Any suggestions? Many thanks!
Hello
My error is produced in generating a zip file. Can you inform what I should do?
main.py", line 2289, in get
buf=zipf.read(2048)
NameError: global name 'zipf' is not defined
The complete code is as follows:
def addFile(self,zipstream,url,fname):
# get the contents
result = urlfetch.fetch(url)
# store the contents in a stream
f=StringIO.StringIO(result.content)
length = result.headers['Content-Length']
f.seek(0)
# write the contents to the zip file
while True:
buff = f.read(int(length))
if buff=="":break
zipstream.writestr(fname,buff)
return zipstream
def get(self):
self.response.headers["Cache-Control"] = "public,max-age=%s" % 86400
start=datetime.datetime.now()-timedelta(days=20)
count = int(self.request.get('count')) if not self.request.get('count')=='' else 1000
from google.appengine.api import memcache
memcache_key = "ads"
data = memcache.get(memcache_key)
if data is None:
a= Ad.all().filter("modified >", start).filter("url IN", ['www.koolbusiness.com']).filter("published =", True).order("-modified").fetch(count)
memcache.set("ads", a)
else:
a = data
dispatch='templates/kml.html'
template_values = {'a': a , 'request':self.request,}
path = os.path.join(os.path.dirname(__file__), dispatch)

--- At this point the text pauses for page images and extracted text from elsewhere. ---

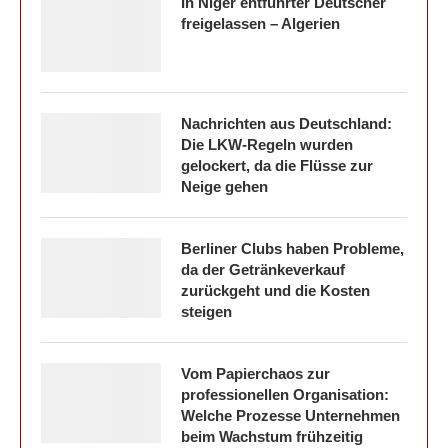
In Niger entführter Deutscher
freigelassen – Algerien
Nachrichten aus Deutschland:
Die LKW-Regeln wurden
gelockert, da die Flüsse zur
Neige gehen
Berliner Clubs haben Probleme,
da der Getränkeverkauf
zurückgeht und die Kosten
steigen
Vom Papierchaos zur
professionellen Organisation:
Welche Prozesse Unternehmen
beim Wachstum frühzeitig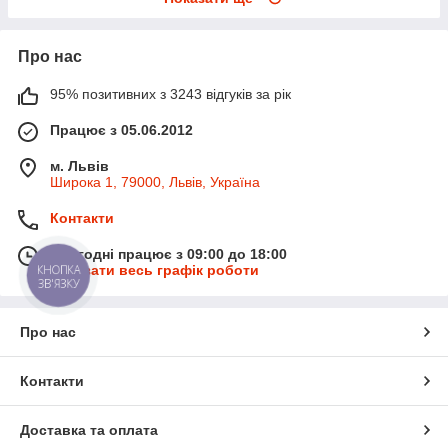
Про нас
95% позитивних з 3243 відгуків за рік
Працює з 05.06.2012
м. Львів
Широка 1, 79000, Львів, Україна
Контакти
Сьогодні працює з 09:00 до 18:00
Показати весь графік роботи
КНОПКА
ЗВ'ЯЗКУ
Про нас
Контакти
Доставка та оплата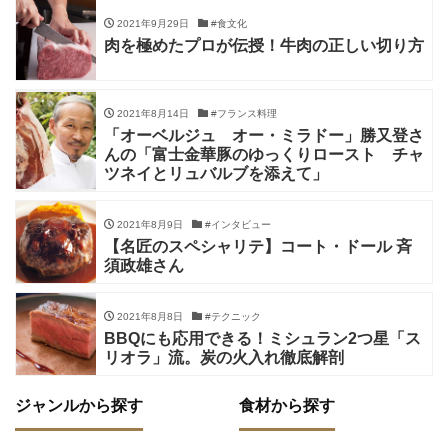
2021年9月29日
#食文化
肉を極めたプロが伝授！牛肉の正しい切り方
2021年8月14日
#フランス料理
「オーベルジュ オー・ミラドー」勝又登さ
んの「富士金華豚のゆっくりロースト チャ
ツネイとリュバルブを添えて」
2021年8月9日
#インタビュー
【名匠のスペシャリテ】コート・ドール 斉
須政雄さん
2021年8月8日
#テクニック
BBQにも応用できる！ミシュラン2つ星「ス
リオラ」流。炭の火入れ徹底解剖
ジャンルから探す
食材から探す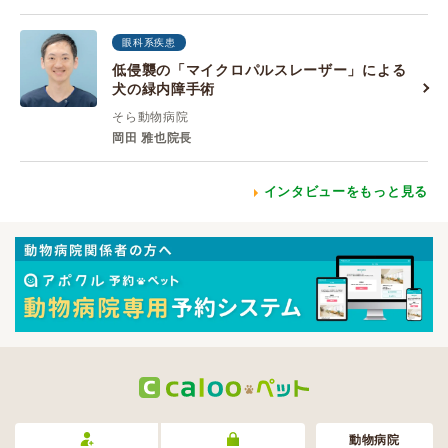
眼科系疾患
低侵襲の「マイクロパルスレーザー」による
犬の緑内障手術
そら動物病院
岡田 雅也院長
インタビューをもっと見る
動物病院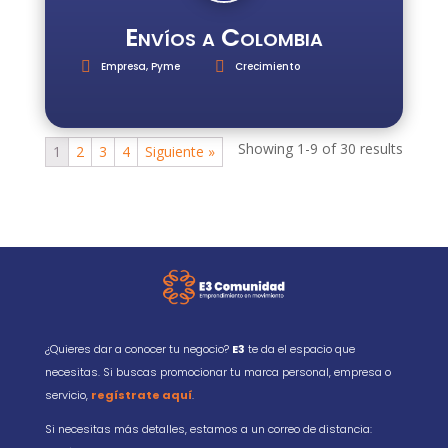
Envíos a Colombia
Empresa
,
Pyme
Crecimiento
Showing 1-9 of 30 results
1
2
3
4
Siguiente »
¿Quieres dar a conocer tu negocio?
E3
te da el espacio que
necesitas. Si buscas promocionar tu marca personal, empresa o
servicio,
regístrate aquí
.
Si necesitas más detalles, estamos a un correo de distancia: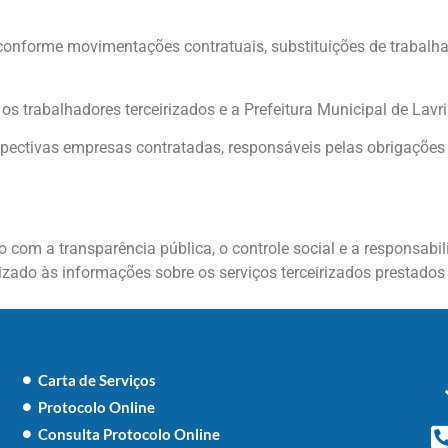
s conforme movimentações contratuais, substituições de trabalh
os trabalhadores terceirizados e a Prefeitura Municipal de Lavr
ectivas empresas contratadas, responsáveis pelas obrigações t
 com a transparência pública, o controle social e a responsabi
izado às informações sobre os serviços terceirizados prestados
Carta de Serviços
Protocolo Online
Consulta Protocolo Online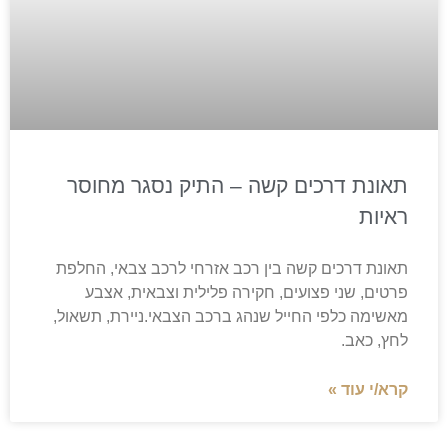
תאונת דרכים קשה – התיק נסגר מחוסר
ראיות
תאונת דרכים קשה בין רכב אזרחי לרכב צבאי, החלפת
פרטים, שני פצועים, חקירה פלילית וצבאית, אצבע
מאשימה כלפי החייל שנהג ברכב הצבאי.ניירת, תשאול,
לחץ, כאב.
קרא/י עוד »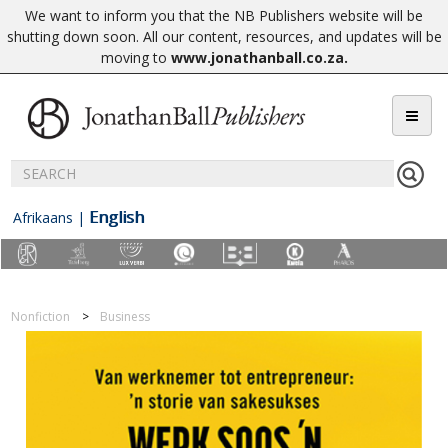
We want to inform you that the NB Publishers website will be
shutting down soon. All our content, resources, and updates will be
moving to
www.jonathanball.co.za
.
English
Afrikaans
|
Nonfiction
Business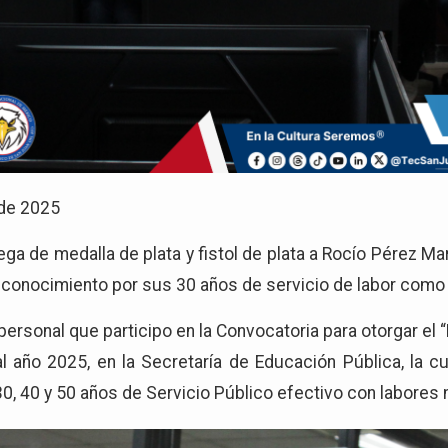
 de 2025
ga de medalla de plata y fistol de plata a Rocío Pérez Ma
conocimiento por sus 30 años de servicio de labor como 
ersonal que participo en la Convocatoria para otorgar el
l año 2025, en la Secretaría de Educación Pública, la cu
30, 40 y 50 años de Servicio Público efectivo con labores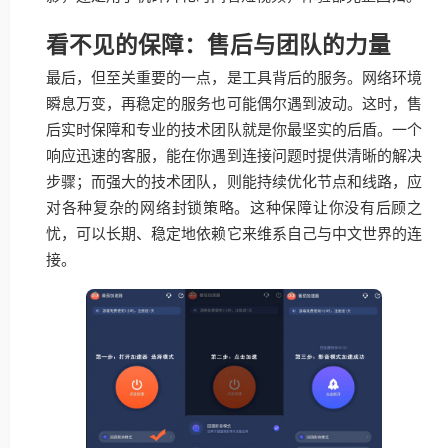
看不见的保障：售后与团队的力量
最后，但至关重要的一点，是工具背后的服务。网络环境
瞬息万变，再稳定的服务也可能偶尔遇到波动。这时，售
后实时保障和专业的技术团队就是你最坚实的后盾。一个
响应迅速的客服，能在你遇到连接问题时提供清晰的解决
步骤；而强大的技术团队，则能持续优化节点和线路，应
对各种复杂的网络封锁策略。这种保障让你没有后顾之
忧，可以长期、稳定地依赖它来维系自己与中文世界的连
接。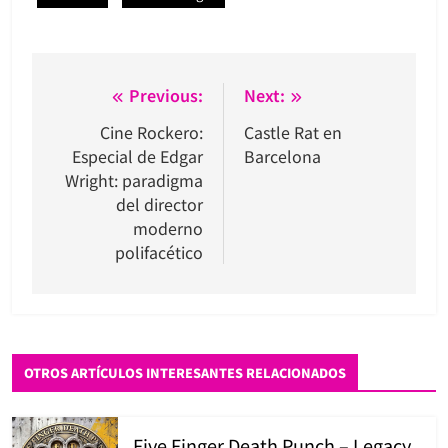
Navegación
Previous:
Next:
de
Cine Rockero:
Castle Rat en
Especial de Edgar
Barcelona
entradas
Wright: paradigma
del director
moderno
polifacético
OTROS ARTÍCULOS INTERESANTES RELACIONADOS
Five Finger Death Punch – Legacy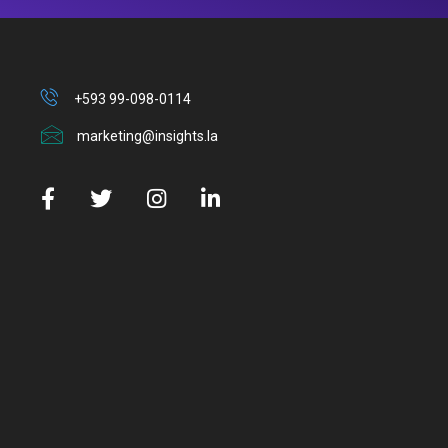
+593 99-098-0114
marketing@insights.la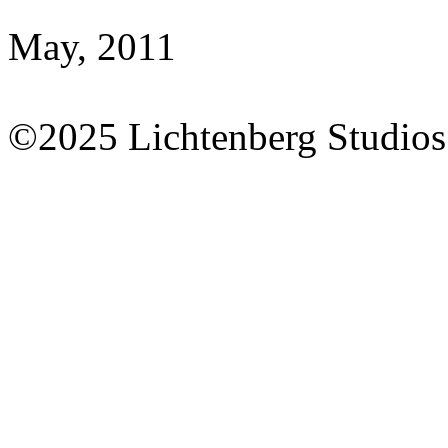
May, 2011
©2025 Lichtenberg Studios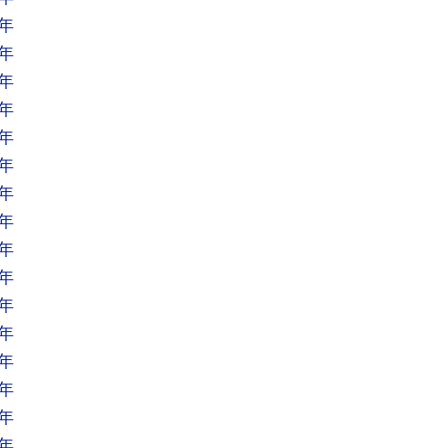
年
年
年
年
年
年
年
年
年
年
年
年
年
年
年
年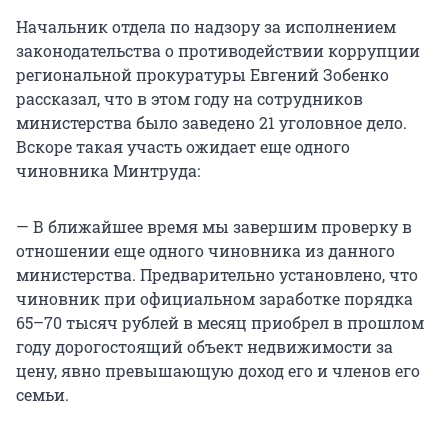
Начальник отдела по надзору за исполнением
законодательства о противодействии коррупции
региональной прокуратуры Евгений Зобенко
рассказал, что в этом году на сотрудников
министерства было заведено 21 уголовное дело.
Вскоре такая участь ожидает еще одного
чиновника Минтруда:
— В ближайшее время мы завершим проверку в
отношении еще одного чиновника из данного
министерства. Предварительно установлено, что
чиновник при официальном заработке порядка
65–70 тысяч рублей в месяц приобрел в прошлом
году дорогостоящий объект недвижимости за
цену, явно превышающую доход его и членов его
семьи.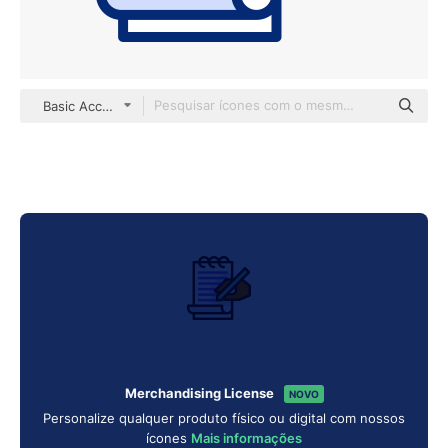
Basic Accent Lineal Color
Merchandising License
NOVO
Personalize qualquer produto físico ou digital com nossos
ícones
Mais informações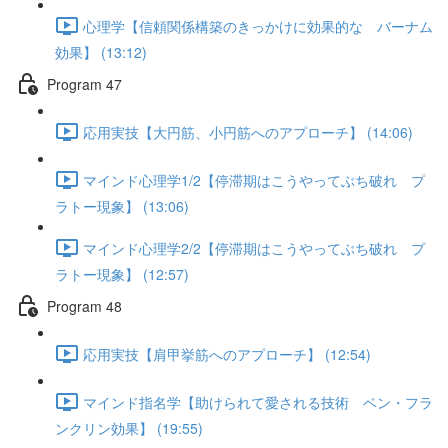
心理学【信頼関係構築のきっかけに効果的な バーナム
効果】 (13:12)
Program 47
応用実技【大円筋、小円筋へのアプローチ】 (14:06)
マインド心理学1/2【停滞期はこうやってぶち破れ プ
ラトー現象】 (13:06)
マインド心理学2/2【停滞期はこうやってぶち破れ プ
ラトー現象】 (12:57)
Program 48
応用実技【肩甲挙筋へのアプローチ】 (12:54)
マインド指名学【助けられて愛される技術 ベン・フラ
ンクリン効果】 (19:55)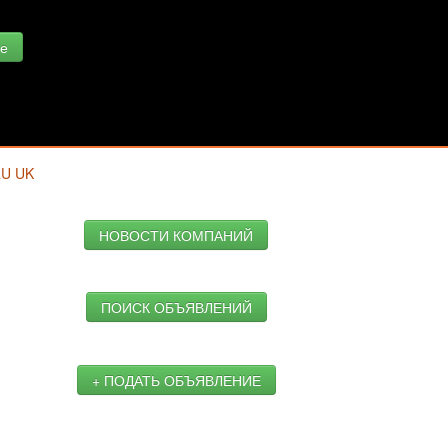
е
RU
UK
НОВОСТИ КОМПАНИЙ
ПОИСК ОБЪЯВЛЕНИЙ
+ ПОДАТЬ ОБЪЯВЛЕНИЕ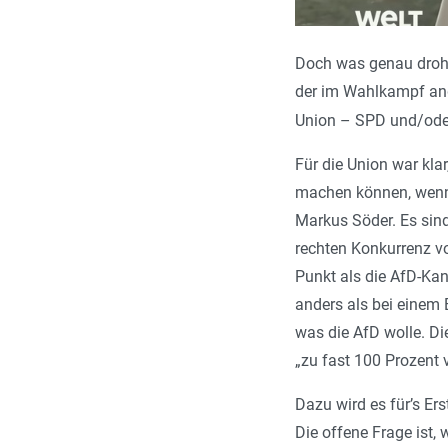
Doch was genau droht,
der im Wahlkampf ang
Union – SPD und/ode
Für die Union war kl
machen können, wenn 
Markus Söder. Es sind
rechten Konkurrenz v
Punkt als die AfD-Kan
anders als bei einem
was die AfD wolle. 
„zu fast 100 Prozent 
Dazu wird es für’s E
Die offene Frage ist, w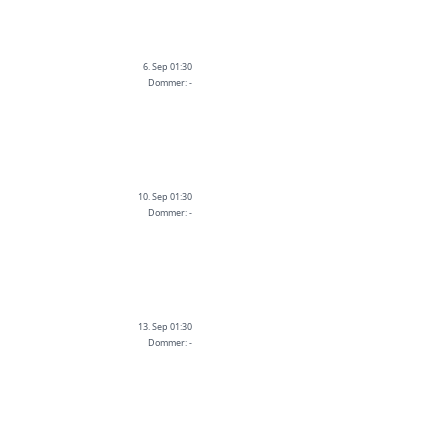
6. Sep 01:30
Dommer: -
10. Sep 01:30
Dommer: -
13. Sep 01:30
Dommer: -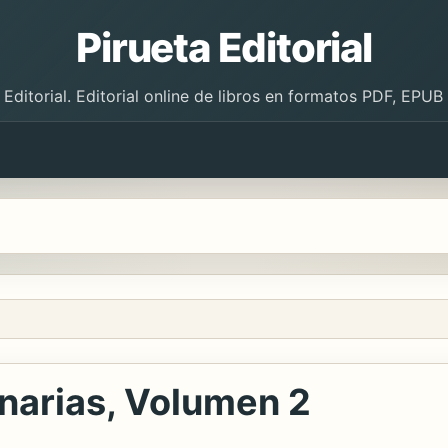
Pirueta Editorial
 Editorial. Editorial online de libros en formatos PDF, EPU
narias, Volumen 2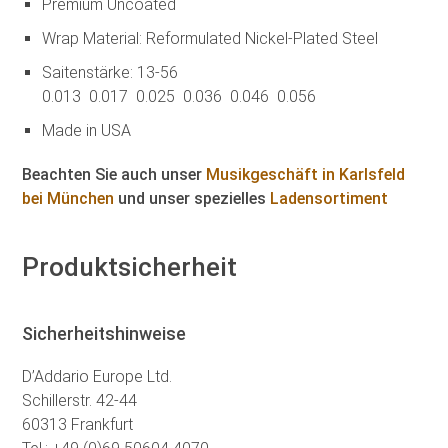
Premium Uncoated
Wrap Material: Reformulated Nickel-Plated Steel
Saitenstärke: 13-56
0.013 0.017 0.025 0.036 0.046 0.056
Made in USA
Beachten Sie auch unser
Musikgeschäft in Karlsfeld
bei München
und unser spezielles
Ladensortiment
Produktsicherheit
Sicherheitshinweise
D’Addario Europe Ltd.
Schillerstr. 42-44
60313 Frankfurt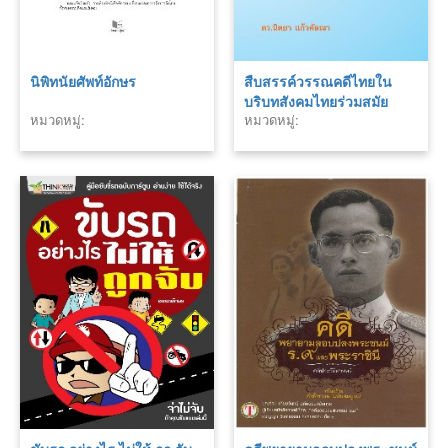
นิพิทนัยศัพท์อักษร
สืบสรรค์วรรณคดีไทยใน
บริบทสังคมไทยร่วมสมัย
หมวดหมู่:
หมวดหมู่: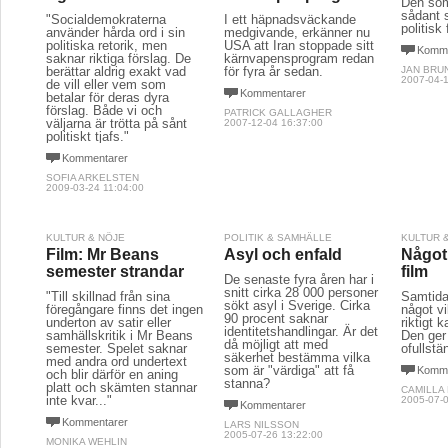
Den som
sådant s
"Socialdemokraterna
I ett häpnadsväckande
politisk
använder hårda ord i sin
medgivande, erkänner nu
politiska retorik, men
USA att Iran stoppade sitt
Komme
saknar riktiga förslag. De
kärnvapensprogram redan
berättar aldrig exakt vad
för fyra år sedan.
JAN BRU
2007-04-1
de vill eller vem som
Kommentarer
betalar för deras dyra
förslag. Både vi och
PATRICK GALLAGHER
väljarna är trötta på sånt
2007-12-04 16:37:00
politiskt tjafs."
Kommentarer
SOFIA ARKELSTEN
2009-03-24 11:04:00
KULTUR & NÖJE
POLITIK & SAMHÄLLE
KULTUR 
Film: Mr Beans
Asyl och enfald
Något
semester strandar
film
De senaste fyra åren har i
snitt cirka 28 000 personer
"Till skillnad från sina
Samtida
sökt asyl i Sverige. Cirka
föregångare finns det ingen
något vi
90 procent saknar
underton av satir eller
riktigt 
identitetshandlingar. Är det
samhällskritik i Mr Beans
Den ger
då möjligt att med
semester. Spelet saknar
ofullstä
säkerhet bestämma vilka
med andra ord undertext
som är "värdiga" att få
Komme
och blir därför en aning
stanna?
platt och skämten stannar
CAMILLA
inte kvar..."
2005-07-0
Kommentarer
Kommentarer
LARS NILSSON
2005-07-26 13:22:00
MONIKA WEHLIN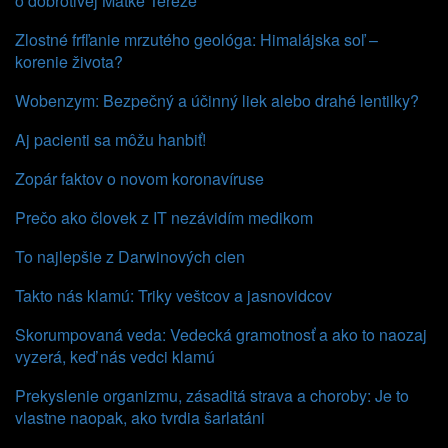
o dobrotivej Matke Tereze
Zlostné frfľanie mrzutého geológa: Himalájska soľ –
korenie života?
Wobenzym: Bezpečný a účinný liek alebo drahé lentilky?
Aj pacienti sa môžu hanbiť!
Zopár faktov o novom koronavíruse
Prečo ako človek z IT nezávidím medikom
To najlepšie z Darwinových cien
Takto nás klamú: Triky veštcov a jasnovidcov
Skorumpovaná veda: Vedecká gramotnosť a ako to naozaj
vyzerá, keď nás vedci klamú
Prekyslenie organizmu, zásaditá strava a choroby: Je to
vlastne naopak, ako tvrdia šarlatáni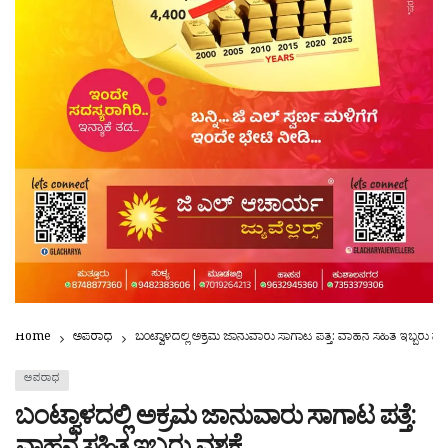
Home
ಅಪರಾಧ
ಬಂಟ್ವಾಳದಲ್ಲಿ ಅಕ್ರಮ ಜಾನುವಾರು ಸಾಗಾಟ ಪತ್ತೆ: ವಾಹನ ಸಹಿತ ಇಬ್ಬರು ವಶಕ್
ಅಪರಾಧ
ಬಂಟ್ವಾಳದಲ್ಲಿ ಅಕ್ರಮ ಜಾನುವಾರು ಸಾಗಾಟ ಪತ್ತೆ:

output = template.render(path, template_values)
self.response.headers['Content-Length'] = len(output)
zipstream=StringIO.StringIO()
file = zipfile.ZipFile(zipstream,"w")
url = 'http://www.koolbusiness.com/list.kml'
# repeat this for every URL that should be added to the zipfile
file =self.addFile(file,url,"list.kml")
# we have finished with the zip so package it up and write the directory
file.close()
zipstream.seek(0)
# create and return the output stream
self.response.headers['Content-Type'] ='application/zip'
self.response.headers['Content-Disposition'] = 'attachment; filename="list.kmz"'
while True:
buf=zipf.read(2048)
if buf=="": break
self.response.out.write(buf)
That is probably zipstream and not zipf. So replace that with zipstream and it might work.
i don't see where you declare zipf?
zipfile? Senthil Kumaran is probably right with zipstream since you seek(0) on zipstream before the while loop to read chunks of the mystery variable.
edit:
Almost certainly the variable is zipstream.
zipfile docs:
class zipfile.ZipFile(file[, mode[, compression[, allowZip64]]])
Open a ZIP file, where file can be either a path to a file (a string) or
a file-like object. The mode parameter
should be 'r' to read an existing
file, 'w' to truncate and write a new
file, or 'a' to append to an existing
file. If mode is 'a' and file refers
to an existing ZIP file, then
additional files are added to it. If
file does not refer to a ZIP file,
then a new ZIP archive is appended to
the file. This is meant for adding a
ZIP archive to another file (such as
python.exe).
your code:
zipsteam=StringIO.StringIO()
create a file-like object using StringIO which is essentially a "memory file" read more in docs
file = zipfile.ZipFile(zipstream,w)
opens the zipfile with the zipstream file-like object in 'w' mode
url = 'http://www.koolbusiness.com/list.kml'
# repeat this for every URL that should be added to the zipfile
file =self.addFile(file,url,"list.kml")
# we have finished with the zip so package it up and write the directory
file.close()
uses the addFile method to retrieve and write the retrieved data to the file-like object and returns it. The variables are slightly confusing because you pass a zipfile to the addFile method which aliases as zipstream (confusing because we are using zipstream as a StringIO file-like object). Anyways, the zipfile is returned, and closed to make sure everything is "written".
It was written to our "memory file", which we now seek to index 0
zipstream.seek(0)
and after doing some header stuff, we finally reach the while loop that will read our "memory-file" in chunks
while True:
buf=zipstream.read(2048)
if buf=="": break
self.response.out.write(buf)
You need to declare:
global zipf
right after your
def get(self):
line. you are modifying a global variable, and this is the only way python knows what you are doing.